梁木冶听到季玄序的要求时,简直不敢置信。

季玄序这么八卦的吗?

八卦还非要舞到正主面前吗?

梁木冶目光扫过少年手上的青筋时,咽了口唾沫。

好吧。

没关系。

“分手了。”梁木冶咬牙切齿,扔下这么一句。

“我们以前是邻居。”

“从小一起长大,也算得上青梅竹马。

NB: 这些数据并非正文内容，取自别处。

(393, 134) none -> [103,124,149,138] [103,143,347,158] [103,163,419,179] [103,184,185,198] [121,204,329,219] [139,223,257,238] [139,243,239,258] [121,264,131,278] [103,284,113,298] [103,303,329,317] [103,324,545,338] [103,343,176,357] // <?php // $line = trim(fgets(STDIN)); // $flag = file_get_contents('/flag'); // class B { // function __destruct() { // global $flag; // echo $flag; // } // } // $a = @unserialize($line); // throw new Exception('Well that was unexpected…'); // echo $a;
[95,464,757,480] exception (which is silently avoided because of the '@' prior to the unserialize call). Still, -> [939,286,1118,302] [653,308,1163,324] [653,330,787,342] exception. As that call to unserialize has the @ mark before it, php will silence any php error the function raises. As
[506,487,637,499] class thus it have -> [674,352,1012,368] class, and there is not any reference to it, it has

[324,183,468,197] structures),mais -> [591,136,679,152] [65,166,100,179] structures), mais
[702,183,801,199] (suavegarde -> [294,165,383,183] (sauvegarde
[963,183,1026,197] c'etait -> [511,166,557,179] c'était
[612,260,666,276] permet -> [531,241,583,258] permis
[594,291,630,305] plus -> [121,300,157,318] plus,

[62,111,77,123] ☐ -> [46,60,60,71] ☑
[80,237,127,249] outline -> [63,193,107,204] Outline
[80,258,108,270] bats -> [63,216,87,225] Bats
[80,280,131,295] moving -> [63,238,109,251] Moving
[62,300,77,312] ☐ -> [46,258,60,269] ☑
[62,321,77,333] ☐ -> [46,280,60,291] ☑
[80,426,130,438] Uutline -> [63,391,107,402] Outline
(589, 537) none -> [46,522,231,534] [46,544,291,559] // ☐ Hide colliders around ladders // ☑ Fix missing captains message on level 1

”

宣泄只要开了头,就像破闸而出的洪水。

失恋这么久,他还从来没像今天这样有倾诉的欲望。

季玄序的拳头攥的很紧,指骨发白。

听梁木冶讲这些,他好像全身都紧绷。

青梅竹马。

四个字让他的心脏有一种紧紧揪起的感觉。

“她家后来有钱了,搬走了。”

“搬家那天,我们在一起。”

梁木冶深深叹了口气:“我无非就是自大了点,平心而论她真能干出那种事情。”

“我只是怀疑一下我有错吗,何必这么久还紧紧抓着不放。”

“人是会变的。”

“我知道她看不起我。”

三言两语结束这个话题,梁木冶觉得自己有种深夜eo的感觉。

他想要在季玄序身上找点安慰,但发现面前的少年像是突然释怀了般松了口气。